#### Your assignment:
An answer that reproduces all the entries exactly is what is needed.
[Data — start]
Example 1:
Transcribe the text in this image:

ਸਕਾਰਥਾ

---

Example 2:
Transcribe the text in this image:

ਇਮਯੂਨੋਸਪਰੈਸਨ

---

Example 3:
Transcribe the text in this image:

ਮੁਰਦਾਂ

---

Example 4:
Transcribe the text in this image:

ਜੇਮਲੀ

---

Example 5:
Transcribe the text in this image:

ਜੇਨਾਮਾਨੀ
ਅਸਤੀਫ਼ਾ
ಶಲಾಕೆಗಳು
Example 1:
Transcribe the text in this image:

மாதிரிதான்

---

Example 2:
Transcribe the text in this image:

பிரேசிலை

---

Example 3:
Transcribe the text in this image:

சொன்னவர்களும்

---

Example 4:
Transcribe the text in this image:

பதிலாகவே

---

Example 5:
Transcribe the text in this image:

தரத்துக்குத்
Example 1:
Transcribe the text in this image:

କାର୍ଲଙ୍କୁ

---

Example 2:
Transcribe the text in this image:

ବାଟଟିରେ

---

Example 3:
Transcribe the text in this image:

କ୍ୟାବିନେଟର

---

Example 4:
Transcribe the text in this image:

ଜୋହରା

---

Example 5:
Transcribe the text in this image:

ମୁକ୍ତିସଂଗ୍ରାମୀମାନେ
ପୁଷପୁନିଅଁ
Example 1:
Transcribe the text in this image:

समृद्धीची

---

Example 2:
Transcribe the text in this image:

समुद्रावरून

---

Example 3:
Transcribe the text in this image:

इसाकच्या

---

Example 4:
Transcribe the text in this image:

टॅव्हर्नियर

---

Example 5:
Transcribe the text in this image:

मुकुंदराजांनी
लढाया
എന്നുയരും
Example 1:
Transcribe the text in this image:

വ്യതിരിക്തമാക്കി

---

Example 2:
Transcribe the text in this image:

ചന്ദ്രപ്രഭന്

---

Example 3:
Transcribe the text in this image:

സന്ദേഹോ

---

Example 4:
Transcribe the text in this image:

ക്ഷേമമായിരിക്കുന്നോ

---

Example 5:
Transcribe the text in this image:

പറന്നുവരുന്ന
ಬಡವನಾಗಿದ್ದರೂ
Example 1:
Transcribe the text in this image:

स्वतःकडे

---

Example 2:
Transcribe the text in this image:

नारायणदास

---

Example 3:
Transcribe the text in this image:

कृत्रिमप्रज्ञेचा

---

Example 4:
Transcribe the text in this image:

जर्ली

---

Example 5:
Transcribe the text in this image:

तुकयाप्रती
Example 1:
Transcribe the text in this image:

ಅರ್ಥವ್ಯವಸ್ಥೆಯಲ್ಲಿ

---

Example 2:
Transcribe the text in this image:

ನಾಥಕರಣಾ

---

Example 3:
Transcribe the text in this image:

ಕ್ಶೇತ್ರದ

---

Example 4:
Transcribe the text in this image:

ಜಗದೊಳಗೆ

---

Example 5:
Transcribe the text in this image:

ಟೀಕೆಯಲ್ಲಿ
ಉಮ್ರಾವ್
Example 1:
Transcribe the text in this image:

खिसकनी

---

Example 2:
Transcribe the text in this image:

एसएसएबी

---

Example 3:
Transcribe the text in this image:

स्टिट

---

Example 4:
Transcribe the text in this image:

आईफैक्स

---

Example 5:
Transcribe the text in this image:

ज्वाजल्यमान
[Data — finish]
#### Result of this task:
Example 1:
Transcribe the text in this image:

ਸਕਾਰਥਾ

---

Example 2:
Transcribe the text in this image:

ਇਮਯੂਨੋਸਪਰੈਸਨ

---

Example 3:
Transcribe the text in this image:

ਮੁਰਦਾਂ

---

Example 4:
Transcribe the text in this image:

ਜੇਮਲੀ

---

Example 5:
Transcribe the text in this image:

ਜੇਨਾਮਾਨੀ
ਅਸਤੀਫ਼ਾ
ಶಲಾಕೆಗಳು
Example 1:
Transcribe the text in this image:

மாதிரிதான்

---

Example 2:
Transcribe the text in this image:

பிரேசிலை

---

Example 3:
Transcribe the text in this image:

சொன்னவர்களும்

---

Example 4:
Transcribe the text in this image:

பதிலாகவே

---

Example 5:
Transcribe the text in this image:

தரத்துக்குத்
Example 1:
Transcribe the text in this image:

କାର୍ଲଙ୍କୁ

---

Example 2:
Transcribe the text in this image:

ବାଟଟିରେ

---

Example 3:
Transcribe the text in this image:

କ୍ୟାବିନେଟର

---

Example 4:
Transcribe the text in this image:

ଜୋହରା

---

Example 5:
Transcribe the text in this image:

ମୁକ୍ତିସଂଗ୍ରାମୀମାନେ
ପୁଷପୁନିଅଁ
Example 1:
Transcribe the text in this image:

समृद्धीची

---

Example 2:
Transcribe the text in this image:

समुद्रावरून

---

Example 3:
Transcribe the text in this image:

इसाकच्या

---

Example 4:
Transcribe the text in this image:

टॅव्हर्नियर

---

Example 5:
Transcribe the text in this image:

मुकुंदराजांनी
लढाया
എന്നുയരും
Example 1:
Transcribe the text in this image:

വ്യതിരിക്തമാക്കി

---

Example 2:
Transcribe the text in this image:

ചന്ദ്രപ്രഭന്

---

Example 3:
Transcribe the text in this image:

സന്ദേഹോ

---

Example 4:
Transcribe the text in this image:

ക്ഷേമമായിരിക്കുന്നോ

---

Example 5:
Transcribe the text in this image:

പറന്നുവരുന്ന
ಬಡವನಾಗಿದ್ದರೂ
Example 1:
Transcribe the text in this image:

स्वतःकडे

---

Example 2:
Transcribe the text in this image:

नारायणदास

---

Example 3:
Transcribe the text in this image:

कृत्रिमप्रज्ञेचा

---

Example 4:
Transcribe the text in this image:

जर्ली

---

Example 5:
Transcribe the text in this image:

तुकयाप्रती
Example 1:
Transcribe the text in this image:

ಅರ್ಥವ್ಯವಸ್ಥೆಯಲ್ಲಿ

---

Example 2:
Transcribe the text in this image:

ನಾಥಕರಣಾ

---

Example 3:
Transcribe the text in this image:

ಕ್ಶೇತ್ರದ

---

Example 4:
Transcribe the text in this image:

ಜಗದೊಳಗೆ

---

Example 5:
Transcribe the text in this image:

ಟೀಕೆಯಲ್ಲಿ
ಉಮ್ರಾವ್
Example 1:
Transcribe the text in this image:

खिसकनी

---

Example 2:
Transcribe the text in this image:

एसएसएबी

---

Example 3:
Transcribe the text in this image:

स्टिट

---

Example 4:
Transcribe the text in this image:

आईफैक्स

---

Example 5:
Transcribe the text in this image:

ज्वाजल्यमान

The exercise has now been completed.